▸ Exercise details:
Search the entries for the word "Right". Copy each line in which it is found.
[Records for processing Boundary: Start]
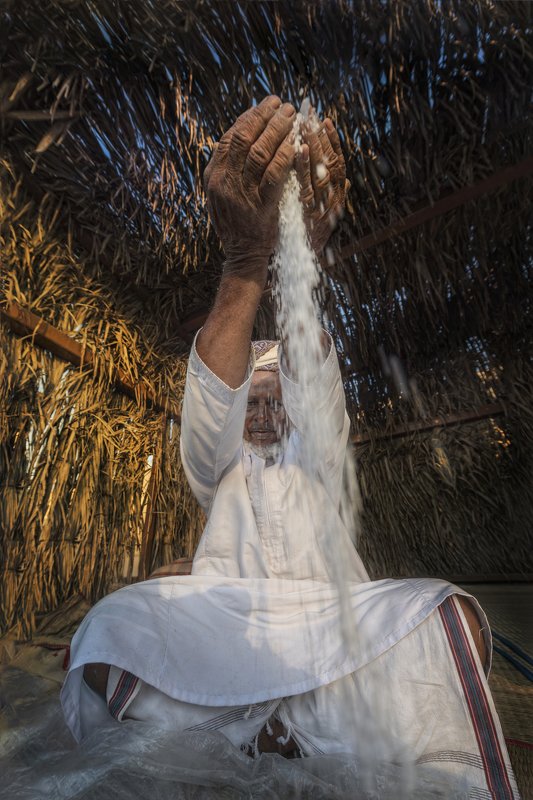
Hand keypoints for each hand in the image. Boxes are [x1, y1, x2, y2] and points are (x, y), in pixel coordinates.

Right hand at [203, 95, 295, 275]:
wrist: (243, 256)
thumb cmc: (238, 224)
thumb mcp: (223, 195)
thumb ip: (228, 169)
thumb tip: (241, 136)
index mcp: (214, 176)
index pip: (228, 138)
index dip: (248, 118)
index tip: (264, 106)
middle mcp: (225, 182)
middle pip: (244, 138)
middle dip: (264, 117)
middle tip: (283, 104)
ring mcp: (242, 194)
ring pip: (260, 151)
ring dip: (278, 130)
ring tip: (293, 116)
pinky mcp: (262, 206)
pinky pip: (275, 173)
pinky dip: (287, 154)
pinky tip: (297, 143)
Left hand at [295, 115, 348, 255]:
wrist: (300, 265)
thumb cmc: (309, 238)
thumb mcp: (322, 216)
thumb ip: (331, 197)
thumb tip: (343, 180)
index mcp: (336, 197)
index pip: (337, 162)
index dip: (332, 141)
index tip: (324, 120)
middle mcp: (333, 200)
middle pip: (330, 161)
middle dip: (320, 136)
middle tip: (311, 113)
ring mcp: (322, 206)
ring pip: (321, 169)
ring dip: (314, 145)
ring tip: (306, 123)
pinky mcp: (309, 213)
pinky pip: (306, 185)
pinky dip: (303, 166)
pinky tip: (298, 148)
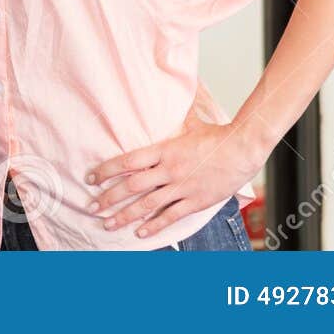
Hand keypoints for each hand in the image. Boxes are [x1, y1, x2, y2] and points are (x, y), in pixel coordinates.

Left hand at [86, 113, 264, 238]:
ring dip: (125, 216)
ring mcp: (182, 187)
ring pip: (147, 205)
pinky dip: (154, 226)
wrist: (243, 148)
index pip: (128, 162)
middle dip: (108, 198)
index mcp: (164, 150)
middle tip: (92, 206)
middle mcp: (169, 170)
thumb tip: (169, 99)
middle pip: (132, 186)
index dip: (106, 171)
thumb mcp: (190, 123)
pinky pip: (170, 216)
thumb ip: (175, 119)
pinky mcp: (196, 201)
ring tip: (107, 224)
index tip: (91, 178)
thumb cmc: (217, 135)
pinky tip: (140, 233)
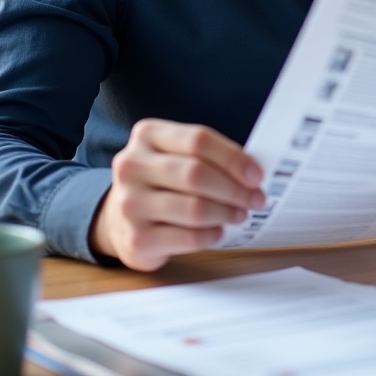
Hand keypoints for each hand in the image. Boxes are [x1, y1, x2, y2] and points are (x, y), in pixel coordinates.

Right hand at [89, 119, 264, 270]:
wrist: (118, 217)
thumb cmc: (162, 181)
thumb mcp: (176, 155)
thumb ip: (208, 156)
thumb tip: (253, 171)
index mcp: (147, 135)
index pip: (198, 140)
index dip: (233, 158)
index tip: (257, 174)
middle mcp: (132, 166)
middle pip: (196, 174)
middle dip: (234, 189)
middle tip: (255, 198)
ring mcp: (129, 204)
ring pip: (194, 209)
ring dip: (226, 213)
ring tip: (240, 214)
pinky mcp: (136, 239)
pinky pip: (188, 238)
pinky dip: (211, 235)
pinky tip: (218, 231)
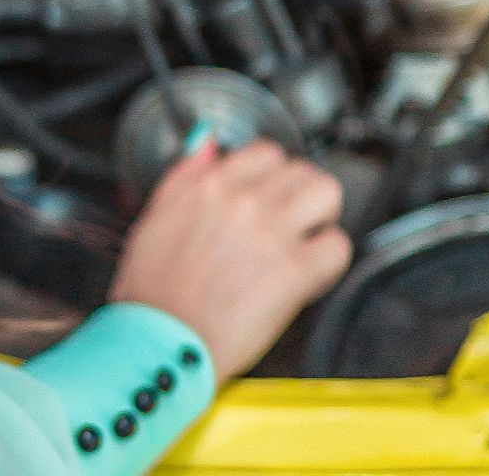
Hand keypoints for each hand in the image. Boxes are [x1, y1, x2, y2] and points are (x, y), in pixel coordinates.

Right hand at [108, 137, 351, 380]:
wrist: (159, 343)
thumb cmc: (152, 294)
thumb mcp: (154, 218)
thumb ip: (184, 175)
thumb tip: (206, 145)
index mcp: (208, 187)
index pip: (265, 153)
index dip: (271, 176)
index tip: (269, 195)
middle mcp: (242, 202)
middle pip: (302, 170)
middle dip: (299, 195)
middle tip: (290, 221)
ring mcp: (271, 233)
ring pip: (327, 194)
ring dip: (320, 216)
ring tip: (305, 240)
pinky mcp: (293, 271)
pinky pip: (337, 245)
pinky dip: (329, 260)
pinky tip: (310, 274)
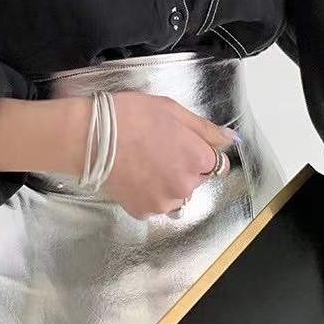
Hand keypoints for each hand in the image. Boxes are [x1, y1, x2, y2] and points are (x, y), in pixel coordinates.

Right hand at [100, 90, 233, 219]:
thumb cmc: (131, 116)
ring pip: (175, 195)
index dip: (199, 152)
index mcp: (198, 159)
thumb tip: (232, 140)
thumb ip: (206, 129)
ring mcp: (164, 202)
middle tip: (157, 149)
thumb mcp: (173, 111)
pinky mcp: (143, 211)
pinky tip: (134, 176)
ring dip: (167, 184)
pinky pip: (155, 205)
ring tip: (144, 164)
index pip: (216, 163)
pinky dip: (148, 194)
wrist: (91, 137)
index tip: (181, 144)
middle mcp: (186, 186)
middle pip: (195, 180)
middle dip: (183, 168)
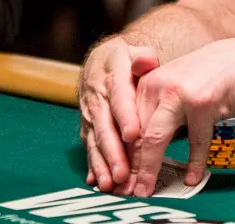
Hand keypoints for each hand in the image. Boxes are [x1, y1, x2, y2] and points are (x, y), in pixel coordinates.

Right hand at [79, 36, 158, 193]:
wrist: (100, 61)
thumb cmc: (125, 60)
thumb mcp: (135, 51)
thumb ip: (142, 57)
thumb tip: (147, 62)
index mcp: (112, 76)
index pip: (119, 97)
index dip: (125, 116)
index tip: (133, 135)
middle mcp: (97, 98)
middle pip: (105, 127)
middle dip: (113, 152)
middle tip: (123, 173)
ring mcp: (90, 114)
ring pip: (95, 142)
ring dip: (102, 164)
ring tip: (110, 184)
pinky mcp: (87, 127)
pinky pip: (89, 147)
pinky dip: (93, 165)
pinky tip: (97, 181)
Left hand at [126, 34, 234, 196]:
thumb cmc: (212, 75)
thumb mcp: (177, 86)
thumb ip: (159, 109)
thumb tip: (141, 147)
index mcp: (148, 82)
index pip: (127, 124)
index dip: (121, 154)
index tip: (119, 177)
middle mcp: (158, 85)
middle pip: (136, 134)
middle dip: (130, 167)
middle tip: (128, 191)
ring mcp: (180, 94)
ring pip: (155, 139)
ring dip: (149, 170)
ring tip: (146, 191)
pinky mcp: (203, 104)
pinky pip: (195, 142)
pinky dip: (193, 164)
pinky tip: (192, 178)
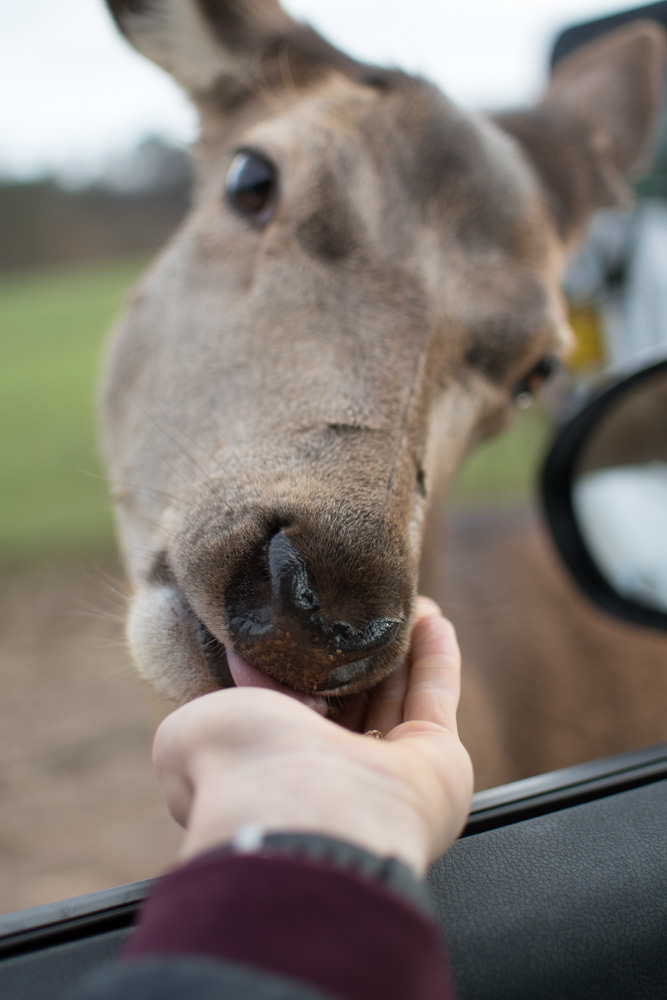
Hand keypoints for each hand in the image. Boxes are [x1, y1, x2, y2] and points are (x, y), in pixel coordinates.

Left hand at [153, 598, 473, 875]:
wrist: (299, 817)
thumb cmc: (236, 774)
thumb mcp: (190, 728)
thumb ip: (215, 697)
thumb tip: (240, 661)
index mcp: (271, 772)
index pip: (285, 709)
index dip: (290, 666)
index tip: (296, 627)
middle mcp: (331, 778)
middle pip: (349, 702)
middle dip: (353, 655)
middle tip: (355, 609)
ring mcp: (388, 772)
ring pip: (396, 697)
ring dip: (400, 648)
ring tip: (398, 602)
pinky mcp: (437, 760)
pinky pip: (436, 697)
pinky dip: (437, 657)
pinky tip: (431, 618)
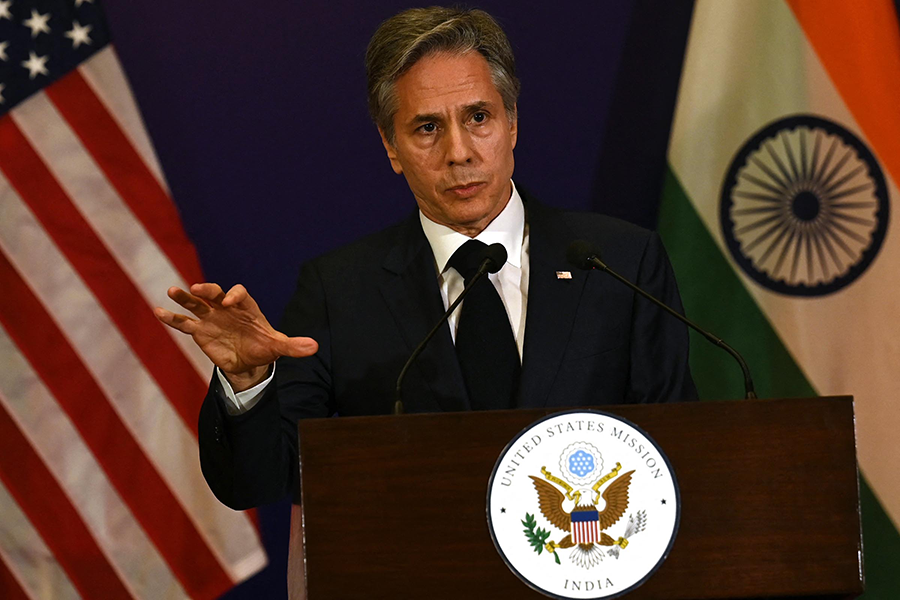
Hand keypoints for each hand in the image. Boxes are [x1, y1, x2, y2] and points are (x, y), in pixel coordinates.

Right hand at [154, 283, 317, 390]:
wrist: (249, 360)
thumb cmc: (264, 347)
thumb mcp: (278, 347)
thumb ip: (293, 345)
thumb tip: (315, 347)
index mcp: (246, 306)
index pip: (240, 294)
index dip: (234, 294)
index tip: (230, 301)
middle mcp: (226, 308)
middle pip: (215, 292)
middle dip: (208, 289)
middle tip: (198, 289)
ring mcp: (211, 318)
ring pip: (196, 303)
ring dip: (184, 297)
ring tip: (171, 291)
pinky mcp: (199, 331)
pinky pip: (184, 323)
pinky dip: (172, 318)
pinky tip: (158, 312)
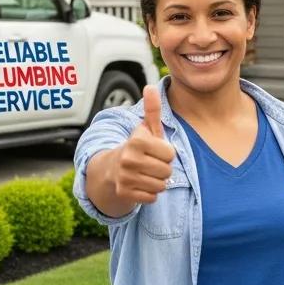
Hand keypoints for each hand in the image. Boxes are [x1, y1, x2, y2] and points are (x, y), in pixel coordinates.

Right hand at [107, 85, 175, 205]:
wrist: (113, 169)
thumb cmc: (138, 147)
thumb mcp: (146, 129)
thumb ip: (152, 109)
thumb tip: (150, 87)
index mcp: (137, 141)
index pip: (170, 154)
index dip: (166, 153)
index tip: (155, 150)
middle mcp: (129, 159)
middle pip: (167, 171)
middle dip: (163, 168)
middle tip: (151, 163)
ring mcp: (125, 177)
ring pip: (161, 186)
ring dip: (157, 181)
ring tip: (146, 173)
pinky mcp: (124, 193)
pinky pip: (152, 197)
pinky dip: (150, 193)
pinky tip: (141, 184)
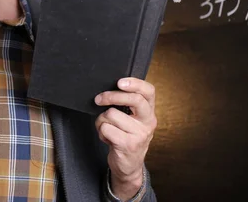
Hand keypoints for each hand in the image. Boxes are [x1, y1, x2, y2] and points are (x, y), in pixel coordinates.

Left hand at [94, 78, 156, 198]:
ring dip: (102, 120)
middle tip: (99, 99)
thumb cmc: (126, 137)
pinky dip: (101, 132)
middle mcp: (148, 122)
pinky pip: (105, 128)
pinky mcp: (128, 145)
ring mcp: (139, 134)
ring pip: (111, 114)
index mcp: (149, 112)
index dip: (135, 83)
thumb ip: (127, 105)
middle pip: (134, 99)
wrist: (128, 165)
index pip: (149, 91)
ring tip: (107, 128)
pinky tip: (107, 138)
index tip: (119, 82)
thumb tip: (109, 88)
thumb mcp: (132, 120)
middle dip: (111, 96)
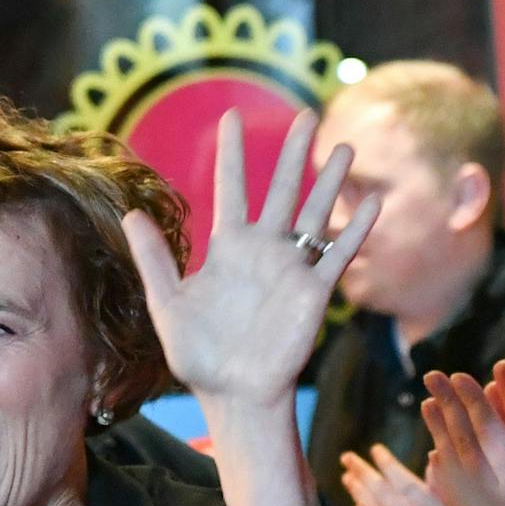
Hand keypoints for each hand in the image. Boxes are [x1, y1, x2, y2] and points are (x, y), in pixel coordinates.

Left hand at [125, 109, 379, 409]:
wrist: (233, 392)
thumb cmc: (198, 354)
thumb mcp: (167, 303)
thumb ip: (154, 259)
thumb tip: (132, 214)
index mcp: (227, 249)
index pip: (232, 189)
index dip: (233, 154)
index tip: (232, 117)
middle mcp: (263, 250)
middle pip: (282, 190)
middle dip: (293, 153)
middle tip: (306, 113)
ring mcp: (292, 268)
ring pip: (316, 213)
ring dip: (330, 181)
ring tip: (344, 146)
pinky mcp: (315, 291)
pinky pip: (339, 254)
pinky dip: (356, 229)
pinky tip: (372, 204)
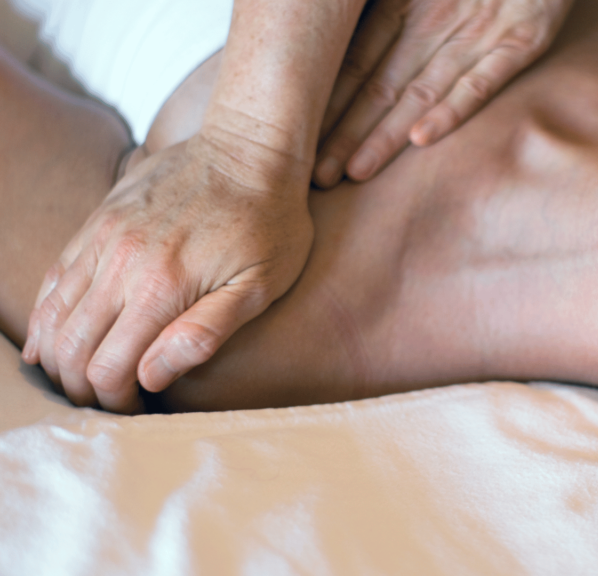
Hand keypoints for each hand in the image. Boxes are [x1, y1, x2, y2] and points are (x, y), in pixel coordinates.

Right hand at [21, 131, 313, 413]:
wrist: (251, 147)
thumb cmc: (270, 222)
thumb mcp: (259, 286)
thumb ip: (205, 332)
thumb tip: (150, 376)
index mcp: (161, 288)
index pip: (108, 368)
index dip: (114, 401)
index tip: (134, 410)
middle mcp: (120, 263)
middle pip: (70, 347)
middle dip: (81, 386)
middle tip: (105, 402)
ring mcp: (103, 237)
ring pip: (53, 313)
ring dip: (58, 354)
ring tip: (78, 377)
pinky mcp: (99, 219)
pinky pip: (55, 274)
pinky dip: (48, 313)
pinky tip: (52, 336)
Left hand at [313, 0, 574, 184]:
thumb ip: (392, 11)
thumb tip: (355, 46)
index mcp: (406, 3)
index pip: (359, 61)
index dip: (330, 102)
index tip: (303, 136)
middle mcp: (435, 23)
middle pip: (381, 86)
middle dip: (347, 133)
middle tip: (316, 174)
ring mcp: (478, 35)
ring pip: (421, 92)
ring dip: (386, 134)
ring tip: (354, 171)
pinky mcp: (520, 43)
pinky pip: (480, 82)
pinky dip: (451, 110)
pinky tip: (421, 138)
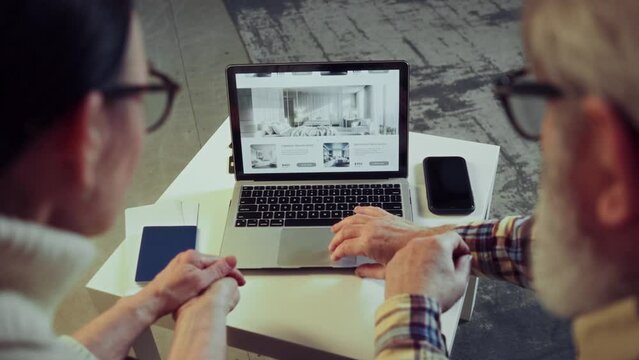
[Records for processing Boundary: End]
▸ Written response:
Right hand at [203, 95, 295, 275]:
Right hand at [89, 119, 264, 270]:
Right hand at [108, 137, 351, 380]:
Right hand at [100, 90, 233, 219]:
Right hand at [79, 36, 158, 193]:
Right hand at [154, 283, 317, 390]:
Right hand at [107, 85, 175, 205]:
Right hand at [21, 131, 313, 413]:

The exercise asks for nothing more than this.